Hadoop Central finally gets first product
Hortonworks announces Version 1 of its flagship Data Platform
The team at the heart of Apache Hadoop development has finally released their first dedicated stack, as Hortonworks announced the availability of Hortonworks Data Platform 1.0 at Hadoop Summit 2012 yesterday.
Since the release of Apache Hadoop 1.0, a number of contenders have entered the fray with Hadoop-based distros, but until now, the team central to Apache Hadoop development from the start had held off. Whilst Hadoop's open source core is driven out of the Apache Software Foundation, support comes from companies like Cloudera and MapR (often partnering up with larger vendors to provide propertiary extensions) but Hortonworks were keen to wait until now to show their hand. And with good reason.

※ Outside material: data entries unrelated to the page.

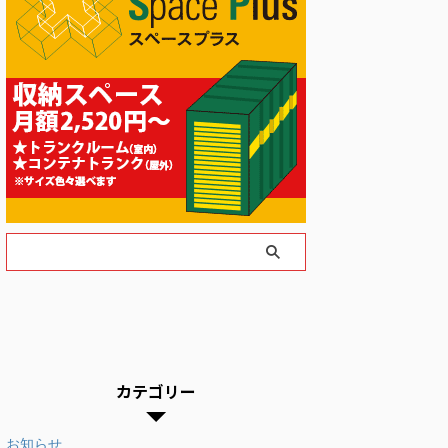
カテゴリー
お知らせ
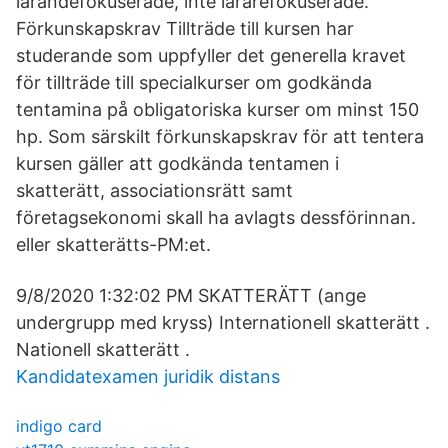
lärandefokuserade, inte lärarefokuserade.
Förkunskapskrav Tillträde till kursen har
studerande som uppfyller det generella kravet
för tillträde till specialkurser om godkända
tentamina på obligatoriska kurser om minst 150
hp. Som särskilt förkunskapskrav för att tentera
kursen gäller att godkända tentamen i
skatterätt, associationsrätt samt
företagsekonomi skall ha avlagts dessförinnan.
eller skatterätts-PM:et.
9/8/2020 1:32:02 PM SKATTERÄTT (ange
undergrupp med kryss) Internationell skatterätt .
Nationell skatterätt .
Kandidatexamen juridik distans
indigo card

The company, formed a year ago as a spinout of the Yahoo! Hadoop team, have been instrumental in the first major release, as they were entrusted with creating one key aspect of Hadoop, in data-cruncher MapReduce. They've also laid the foundations down for Hadoop 2.0, which recently saw an alpha release. Hortonworks are offering something slightly different in Data Platform, with it being the only option thus far that is 100% based on open source Apache Hadoop.

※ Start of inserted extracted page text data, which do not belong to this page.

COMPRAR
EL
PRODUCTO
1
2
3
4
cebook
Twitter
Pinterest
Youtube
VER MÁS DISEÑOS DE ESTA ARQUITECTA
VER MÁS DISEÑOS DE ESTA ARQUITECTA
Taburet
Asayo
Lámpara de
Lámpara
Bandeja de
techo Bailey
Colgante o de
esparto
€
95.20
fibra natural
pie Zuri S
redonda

Speaking to The Register, John Kreisa, vice president of marketing at Hortonworks, explained why they were going for a pure Hadoop stack:
There are no proprietary bits in the Hortonworks Data Platform, no lock in, and we (sic) doing this because we believe that it will greatly facilitate Hadoop adoption.
Given their instrumental part in getting Hadoop this far along the line, it's a shrewd move. Many of those already channelling Hadoop as part of their production will want no ties to other vendors, and get that level of quality assurance from the company most involved with Apache Hadoop development itself.
The platform itself claims to be a 'an enterprise-class solution architecture for high availability'. Teaming up with VMware, who've provided the infrastructure in vSphere, Hortonworks Data Platform strikes up partnerships with other spinoff Hadoop projects such as the scripting project Pig, querying hub Hive, metadata king HCatalog (Hortonworks stands alone in offering that) and Zookeeper to keep the whole thing ticking over smoothly. There's also the standard HDFS and MapReduce duo within the architecture too, as expected.
As is company policy, Hortonworks will contribute code from its HA solution back in the Hadoop project itself. The flexibility offered here is sure to entice many to the distro, as long as it gets the right marketing - Data Platform can adapt to the upcoming Hadoop 2.0 release when it arrives.
Now that there's five stacks at the table, all with merit, (Cloudera, EMC Greenplum, Hortonworks, IBM and MapR), the Hadoop choice just became a little bit harder for enterprises. But if you're looking for no tie-ins, seamless integration and pure tried and tested Hadoop 1.0, Hortonworks Data Platform might just be the one for you.